• _About this task_: Each line below that holds the word "logic" counts once. Say how many such lines there are, and no more.

• _Records from a data source_:
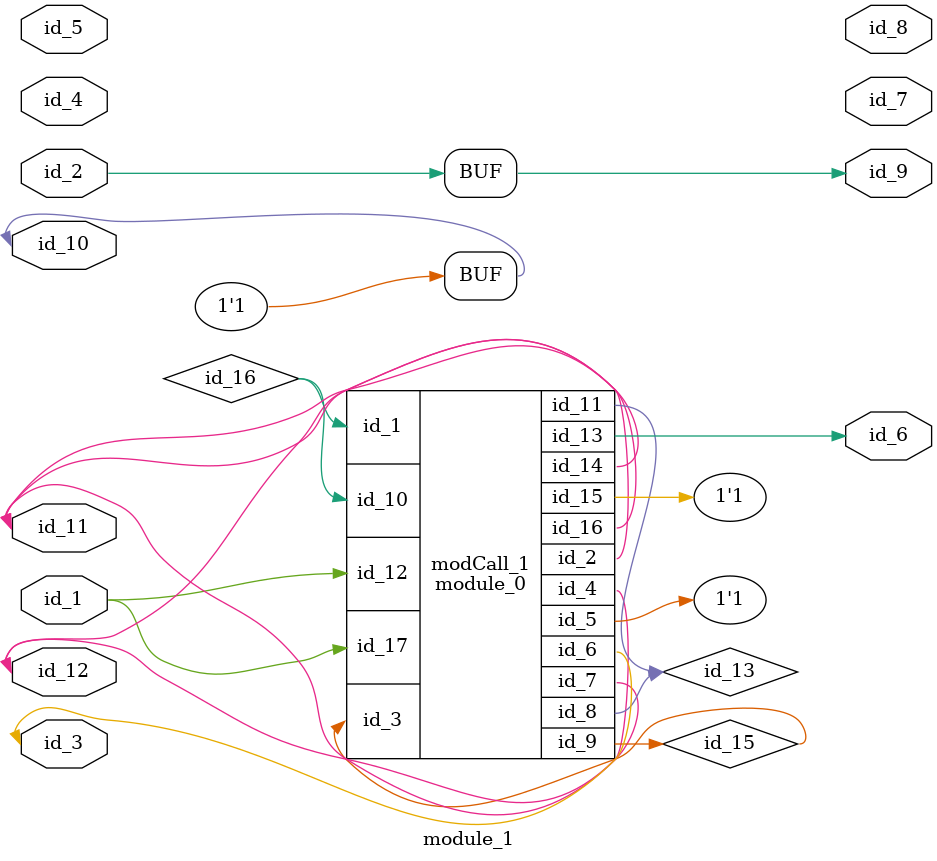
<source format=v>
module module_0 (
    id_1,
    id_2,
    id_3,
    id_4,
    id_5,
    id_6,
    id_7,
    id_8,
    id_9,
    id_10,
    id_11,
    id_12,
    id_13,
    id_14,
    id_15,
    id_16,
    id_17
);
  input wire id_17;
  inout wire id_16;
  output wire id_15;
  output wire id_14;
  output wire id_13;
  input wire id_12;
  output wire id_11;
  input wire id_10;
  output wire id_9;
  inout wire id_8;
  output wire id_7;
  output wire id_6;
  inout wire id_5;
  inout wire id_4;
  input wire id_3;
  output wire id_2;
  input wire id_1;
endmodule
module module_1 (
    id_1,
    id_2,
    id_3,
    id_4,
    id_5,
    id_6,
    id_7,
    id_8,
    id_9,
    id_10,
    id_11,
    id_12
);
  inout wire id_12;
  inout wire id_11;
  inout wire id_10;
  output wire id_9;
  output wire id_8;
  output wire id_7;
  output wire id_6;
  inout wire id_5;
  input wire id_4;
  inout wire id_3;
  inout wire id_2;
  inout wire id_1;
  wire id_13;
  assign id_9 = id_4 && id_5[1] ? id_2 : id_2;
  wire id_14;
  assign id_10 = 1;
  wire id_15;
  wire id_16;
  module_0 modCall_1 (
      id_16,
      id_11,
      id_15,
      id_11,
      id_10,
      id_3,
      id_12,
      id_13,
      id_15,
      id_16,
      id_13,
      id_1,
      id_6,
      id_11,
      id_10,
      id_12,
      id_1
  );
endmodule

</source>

---

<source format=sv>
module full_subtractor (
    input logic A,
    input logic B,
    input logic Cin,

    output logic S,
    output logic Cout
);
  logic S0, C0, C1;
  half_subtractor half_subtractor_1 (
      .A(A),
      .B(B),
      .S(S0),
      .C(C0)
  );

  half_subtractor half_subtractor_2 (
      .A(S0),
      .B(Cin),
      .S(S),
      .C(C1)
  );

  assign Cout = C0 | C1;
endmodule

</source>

• _Result for this exercise_: 6